DIRECTIVE
Present exactly, and only, the lines running from the line that contains "For every layout" through the end of the entries below.

EXTRACTED MATERIAL
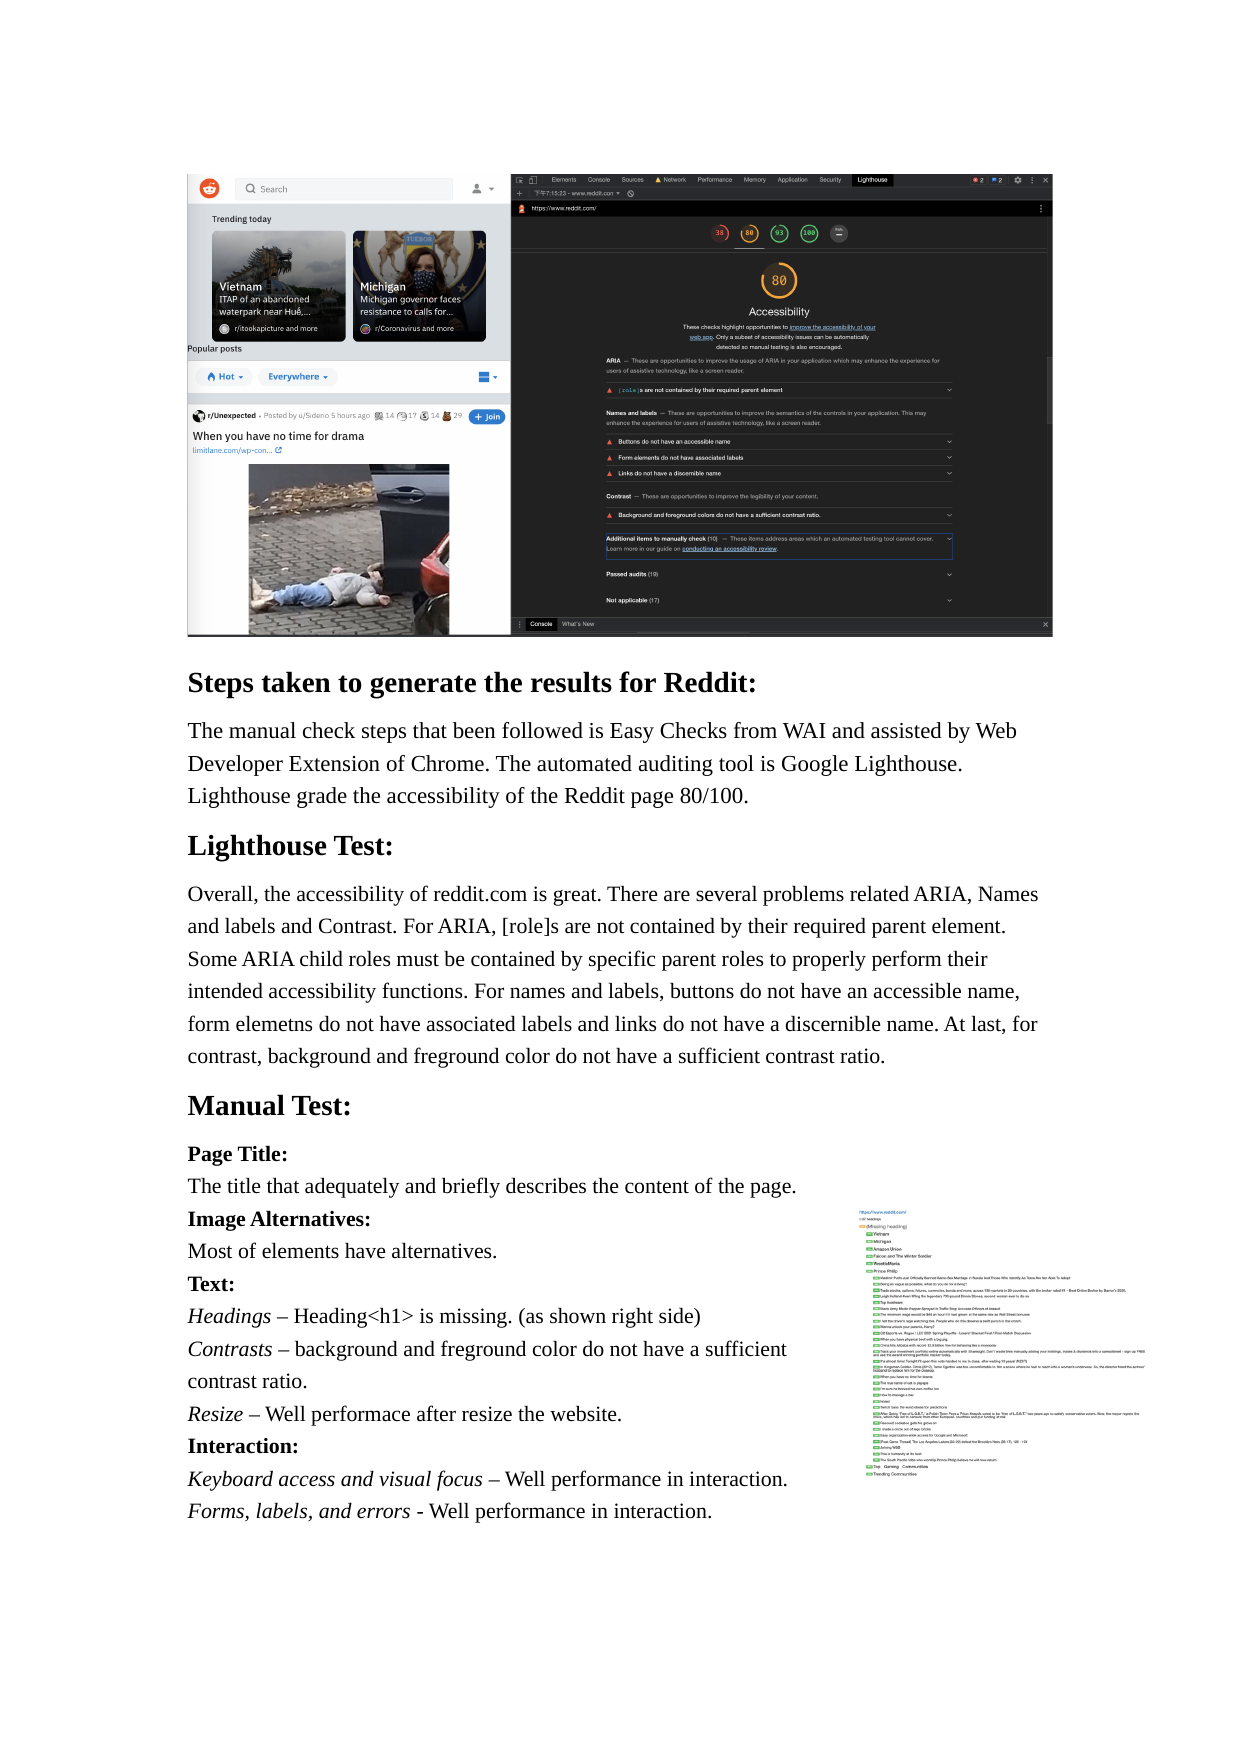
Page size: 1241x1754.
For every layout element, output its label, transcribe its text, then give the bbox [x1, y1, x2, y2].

text General: [187, 682, 1053, 714]
text Contrasts – background and freground color do not have a sufficient [187, 422, 857, 454]
text Forms, labels, and errors - Well performance in interaction. [187, 584, 1053, 617]
text Nothing automatically starts or lasts more than five seconds. Nothing will automatically update. No content flashes or blinks more than three times in one second. [187, 747, 1053, 812]
text Text: [187, 357, 857, 389]
text Headings – Heading<h1> is missing. (as shown right side) [187, 389, 857, 422]
text Keyboard access and visual focus – Well performance in interaction. [187, 552, 1053, 584]
text Basic Structure Check: [187, 974, 1053, 1007]
text Image Alternatives: [187, 292, 1053, 324]
text Moving, Flashing, or Blinking Content: [187, 714, 1053, 747]
text The title that adequately and briefly describes the content of the page. [187, 259, 1053, 292]
text If user scolls the page to the position where contains a video will automatically play and end after the duration of the video. But the media player cannot be accessed by the keyboard but can be done with mouse. User also can change the volume. But there is no any caption or audio description. [187, 844, 1053, 974]
text Interaction: [187, 519, 857, 552]
text Resize – Well performace after resize the website. [187, 487, 857, 519]
text Manual Test: [187, 162, 1053, 227]
text contrast ratio. [187, 454, 857, 487]
picture [857, 298, 1148, 568]
text Most of elements have alternatives. [187, 324, 857, 357]
text After disabling all the image and CSS, the image is still showing, the reason is not detected. But the main function still works, the web structure is basically well except the content follwed by video also cannot be shown. [187, 1007, 1053, 1104]
text Multimedia (video, audio) alternatives: [187, 812, 1053, 844]
text Page Title: [187, 227, 1053, 259]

TASK SOLUTION
For every layout element, output its label, transcribe its text, then give the bbox [x1, y1, x2, y2].

text General: [187, 682, 1053, 714]
text Contrasts – background and freground color do not have a sufficient [187, 422, 857, 454]
text Forms, labels, and errors - Well performance in interaction. [187, 584, 1053, 617]
text Nothing automatically starts or lasts more than five seconds. Nothing will automatically update. No content flashes or blinks more than three times in one second. [187, 747, 1053, 812]
text Text: [187, 357, 857, 389]
text Headings – Heading<h1> is missing. (as shown right side) [187, 389, 857, 422]
text Keyboard access and visual focus – Well performance in interaction. [187, 552, 1053, 584]
text Basic Structure Check: [187, 974, 1053, 1007]
text Image Alternatives: [187, 292, 1053, 324]
text Moving, Flashing, or Blinking Content: [187, 714, 1053, 747]
text The title that adequately and briefly describes the content of the page. [187, 259, 1053, 292]
text If user scolls the page to the position where contains a video will automatically play and end after the duration of the video. But the media player cannot be accessed by the keyboard but can be done with mouse. User also can change the volume. But there is no any caption or audio description. [187, 844, 1053, 974]
text Interaction: [187, 519, 857, 552]
text Resize – Well performace after resize the website. [187, 487, 857, 519]
text Manual Test: [187, 162, 1053, 227]
text contrast ratio. [187, 454, 857, 487]
picture [857, 298, 1148, 568]
text Most of elements have alternatives. [187, 324, 857, 357]
text After disabling all the image and CSS, the image is still showing, the reason is not detected. But the main function still works, the web structure is basically well except the content follwed by video also cannot be shown. [187, 1007, 1053, 1104]
text Multimedia (video, audio) alternatives: [187, 812, 1053, 844]
text Page Title: [187, 227, 1053, 259]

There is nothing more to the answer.